AthleticsSport

Herne Hill Harriers’ U13 boys team triumph at English National Cross Country Championships

Herne Hill Harriers’ U13 boys were team winners at the English National Cross Country Championships on Saturday, writes Geoff Jerwood.

The club also had three individual top-10 placings at the event which was held at Bolesworth Castle, near Chester.

The winning boys team was led, as has often been the case, by Caspian Holmes. He dropped a couple of places after the first 1.5km, which had long, energy-sapping grass in the first 600m section of the course, but he held on well for a ninth-placed finish.

Holmes was superbly backed by Thomas Clerkin (17th), Lucas Heath (34th) and Edward Cunniffe (35th).

The highest-placed individual from the club was Poppy Craig-McFeely, sixth in the U20 women’s race, leading her team to fourth place in an age category where athlete retention is at its most difficult.

Only narrowly losing out in fifth place near the finish, this was undoubtedly Cambridge University fresher Craig-McFeely’s best race to date and a good improvement on her seventh in the Southern event a month earlier, with at least three British junior internationals in her wake.

Kaitlin Hewitt and Hebe Hunter are still at school, so are even younger in this age group, but their 47th and 70th positions showed great maturity and closed a good team of three.

The U17 men’s team were sixth due to Robin Bebbington (41st), Harry Bell (62nd), Alex Jack (63rd) and Fabien Whitelock (96th).

It was a similar story for the seventh-placed U15 girls team, courtesy of Orla Carroll (45th), Sophie Jack (53rd), Maeve Minielly (66th) and Lily Kitto (79th).

One more Herne Hill athlete who finished in her top 10 was cross country and road star Georgie Grgec, whose excellent ninth was the highest yet achieved by a senior woman from the club at these championships.

Despite feeling unwell in the build up to the race, Grgec committed to racing in the lead group on the first lap and fought hard to maintain her position in the closing stages. With team captain Julia Wedmore in 112th, W40 Karen Ellison 127th and Natasha Lodge 136th the team were 10th overall.

The U17 women were 12th with their scoring team being Eva O’Hanlon (81st), Grace O’Hanlon (104th), Vivi Marshall (124th) and Rosalie Laban (148th).

The U15 boys came 20th through Archy Atkinson (107th), Jon Goldston (168th), Warren Wilson (174th) and Alex Wilson (178th).

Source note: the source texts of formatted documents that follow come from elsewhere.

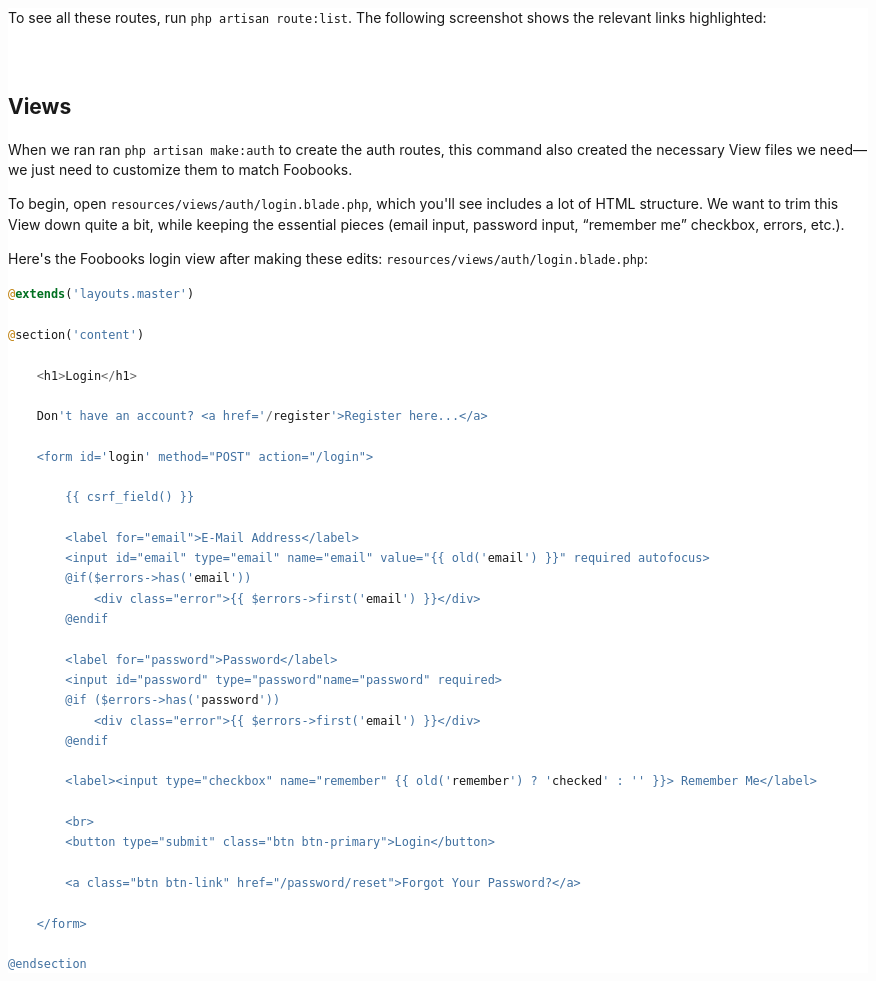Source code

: To see all these routes, run `php artisan route:list`. The following screenshot shows the relevant links highlighted:

<img src='http://making-the-internet.s3.amazonaws.com/laravel-auth-routes@2x.png' style='max-width:1180px;' alt=''>




## Views
When we ran ran `php artisan make:auth` to create the auth routes, this command also created the necessary View files we need&mdash; we just need to customize them to match Foobooks.

To begin, open `resources/views/auth/login.blade.php`, which you'll see includes a lot of HTML structure. We want to trim this View down quite a bit, while keeping the essential pieces (email input, password input, &ldquo;remember me&rdquo; checkbox, errors, etc.).

Here's the Foobooks login view after making these edits:
`resources/views/auth/login.blade.php`:

```php
@extends('layouts.master')

@section('content')

    <h1>Login</h1>

    Don't have an account? <a href='/register'>Register here...</a>

    <form id='login' method="POST" action="/login">

        {{ csrf_field() }}

        <label for="email">E-Mail Address</label>
        <input id="email" type="email" name="email" value="{{ old('email') }}" required autofocus>
        @if($errors->has('email'))
            <div class="error">{{ $errors->first('email') }}</div>
        @endif

        <label for="password">Password</label>
        <input id="password" type="password"name="password" required>
        @if ($errors->has('password'))
            <div class="error">{{ $errors->first('email') }}</div>
        @endif

        <label><input type="checkbox" name="remember" {{ old('remember') ? 'checked' : '' }}> Remember Me</label>

        <br>
        <button type="submit" class="btn btn-primary">Login</button>

        <a class="btn btn-link" href="/password/reset">Forgot Your Password?</a>

    </form>

@endsection
```
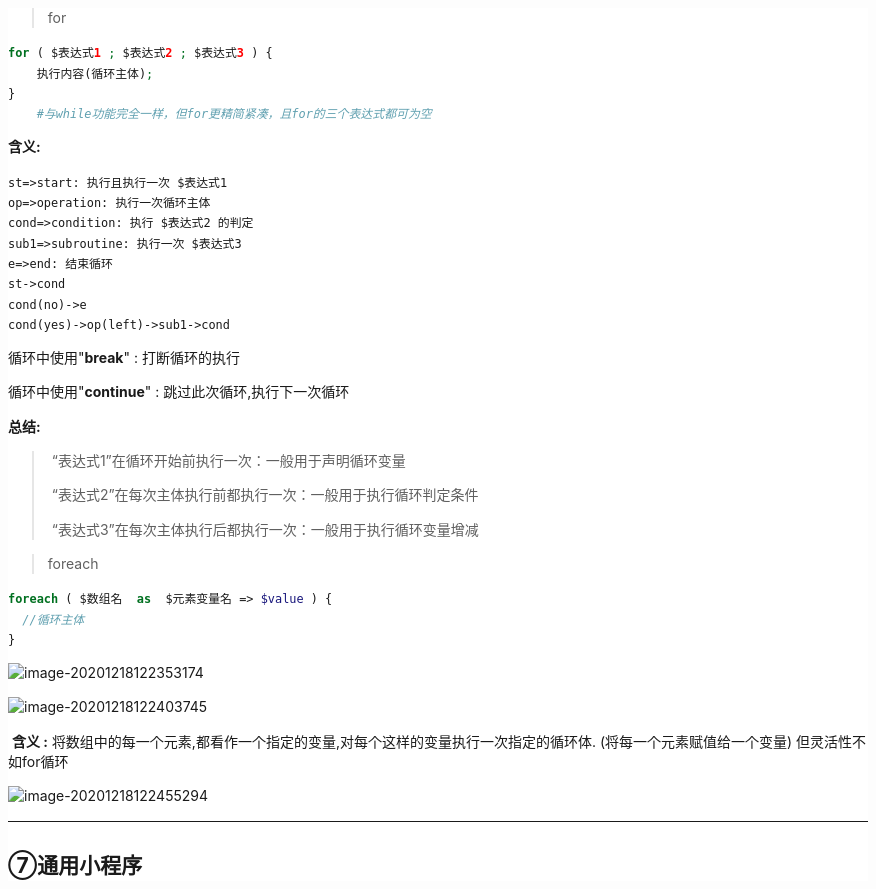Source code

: > for

```php
for ( $表达式1 ; $表达式2 ; $表达式3 ) { 
	执行内容(循环主体); 
}       
	#与while功能完全一样，但for更精简紧凑，且for的三个表达式都可为空
```

   **含义:**

```flow
st=>start: 执行且执行一次 $表达式1
op=>operation: 执行一次循环主体
cond=>condition: 执行 $表达式2 的判定
sub1=>subroutine: 执行一次 $表达式3
e=>end: 结束循环
st->cond
cond(no)->e
cond(yes)->op(left)->sub1->cond
```

循环中使用"**break**" : 打断循环的执行

循环中使用"**continue**" : 跳过此次循环,执行下一次循环

  **总结:**

> ​	“表达式1”在循环开始前执行一次：一般用于声明循环变量
>
> ​	“表达式2”在每次主体执行前都执行一次：一般用于执行循环判定条件
>
> ​	 “表达式3”在每次主体执行后都执行一次：一般用于执行循环变量增减
>



> foreach

```php
foreach ( $数组名  as  $元素变量名 => $value ) {
  //循环主体 
}
```

![image-20201218122353174](C:\Users\NPC\AppData\Roaming\Typora\typora-user-images\image-20201218122353174.png)

![image-20201218122403745](C:\Users\NPC\AppData\Roaming\Typora\typora-user-images\image-20201218122403745.png)

​	**含义 :** 将数组中的每一个元素,都看作一个指定的变量,对每个这样的变量执行一次指定的循环体. (将每一个元素赋值给一个变量) 但灵活性不如for循环

![image-20201218122455294](C:\Users\NPC\AppData\Roaming\Typora\typora-user-images\image-20201218122455294.png)

---

## ⑦通用小程序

The senior men finished 24th, led by Brandon Dewar (157th), followed by Joe Fenwick (172nd), M40 Jeff Cunningham (238th), Dan Shaw (283rd), Matt Cartwright (344th) and Joe Elliott (368th). Sofia Mendes finished 151th in the U13 girls race.

Katie Snowden was in action again on Saturday on the same track as the previous weekend as she competed in the Birmingham World Athletics Indoor Tour Final.

A race billed as an attempt on the women’s world indoor 1,000m record by Laura Muir was always going to be a rapid affair and Snowden’s bid to try to keep close enough left her exposed in second place until the final stages.

Snowden finished fifth in an inaugural indoor PB of 2:37.46.

It was Snowden’s last race before this week’s European Athletics Indoor Championships in Istanbul and was a good under distance workout before Friday’s women’s 1,500m heats.

At the BUCS Indoor Championships for University and Colleges students in Sheffield, Saskia Millard won a bronze medal in the women’s 3,000m final on Sunday, clocking 9:32.12 after qualifying in her heat the day before.

In the women’s 1,500m semi-finals on Saturday, Annabel Hobday narrowly missed making her final as she ran 4:34.03 for fifth following qualification from a heat the day before and Katie Balme was eighth in the second semi-final in 5:00.61 after clocking 4:51.16 in qualifying.

Gaby Reynolds produced a big PB performance for the second week in a row that takes her to the top of the UK W40 rankings.

After her 5km road race in Battersea Park nine days earlier, she raced at the Wokingham Half Marathon on Sunday and reduced her best time by 46 seconds with a quick 76:26.

Reynolds now tops her age group rankings for 5km and half marathon, with this latest performance usurping Alyson Dixon, who raced for Great Britain in the 2016 Olympic Games marathon.

M55 Jonathan Ratcliffe also raced well at Wokingham with 79:06, while at the Hampton Court Half Marathon M45 Ben Millar ran 77:35 and fellow M45 Jon Key ran a PB of 79:06.

St George’s Hospital University student James Brown and Jenny Nandi ran PBs of 83:55 and 84:04 at the Brighton Half Marathon, with Sophie Gunning just behind in 84:06 and Eliza Cottington 91:43, both also PBs.

At the Wimbledon Half Marathon Hannah Edwards rewrote her PB by a minute with 96:42 on a hilly course.